Judge of the Superior Court of Pennsylvania
- In office January 4, 1998 – July 30, 2013
- Succeeded by: Patricia H. Jenkins

Member of the Pennsylvania House of Representatives from the 116th district
- In office January 6, 1981 – November 30, 1988
- Preceded by: Ronald Gatski
- Succeeded by: Thomas Stish

Personal details
- Born: October 6, 1946 (age 79) Hazleton, Pennsylvania, U.S.
- Party: Republican
- Alma mater: Pennsylvania State University (BA, JD)

= Correale Stevens =

American judge

Correale F. Stevens (born October 6, 1946) is an American attorney, politician, and jurist who served as an associate justice of the Supreme Court of Pennsylvania from June 2013 to January 2016.

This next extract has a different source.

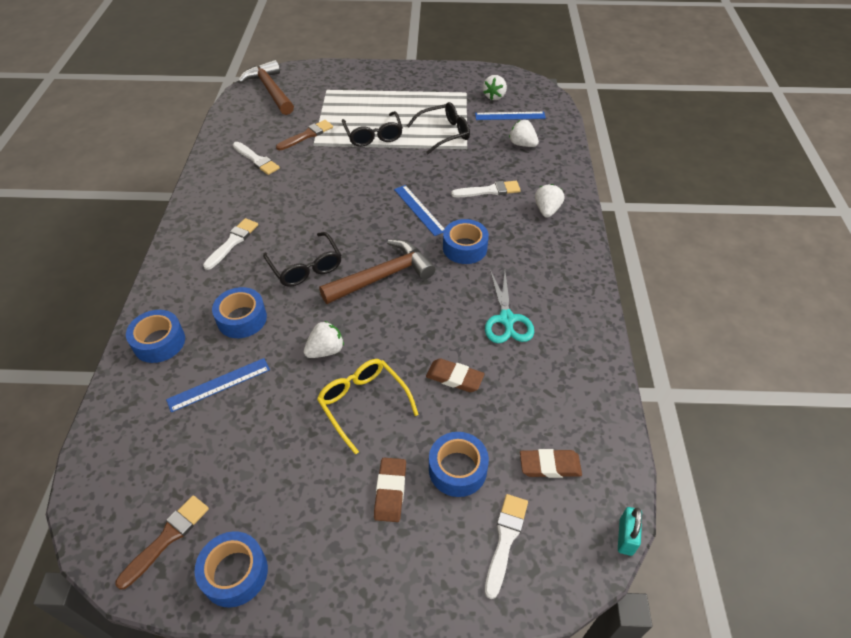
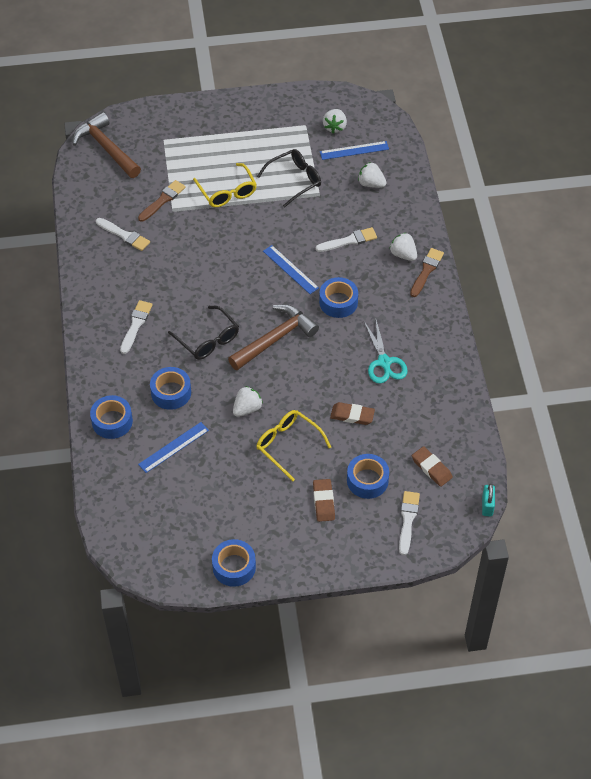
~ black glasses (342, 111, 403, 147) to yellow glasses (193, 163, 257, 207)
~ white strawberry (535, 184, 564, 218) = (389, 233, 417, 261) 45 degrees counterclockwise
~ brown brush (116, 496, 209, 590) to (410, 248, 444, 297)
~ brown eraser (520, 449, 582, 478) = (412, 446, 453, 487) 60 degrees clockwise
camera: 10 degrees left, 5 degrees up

Stevens previously served as a Republican member of the Pennsylvania House of Representatives.

== Early life and education ==
Stevens was born in Hazleton, Pennsylvania. He earned a Bachelor of Arts degree from Pennsylvania State University and a Juris Doctor from the Penn State Dickinson Law. He completed a summer program at the University of California, Santa Barbara.

== Career ==
After graduating from law school, Stevens established his own legal practice in Hazleton, Pennsylvania. He then served as Hazelton City Solicitor and District Attorney of Luzerne County, Pennsylvania.

He served as a member of the Pennsylvania House of Representatives from 1981 to 1988.

Stevens was elected to the Superior Court of Pennsylvania in 1997. He also worked as an instructor at Penn State Hazleton.

Stevens was appointed to the Supreme Court of Pennsylvania in 2013 after the resignation of Joan Orie Melvin.

In May 2015, he was defeated in the Republican primary for election to a full term.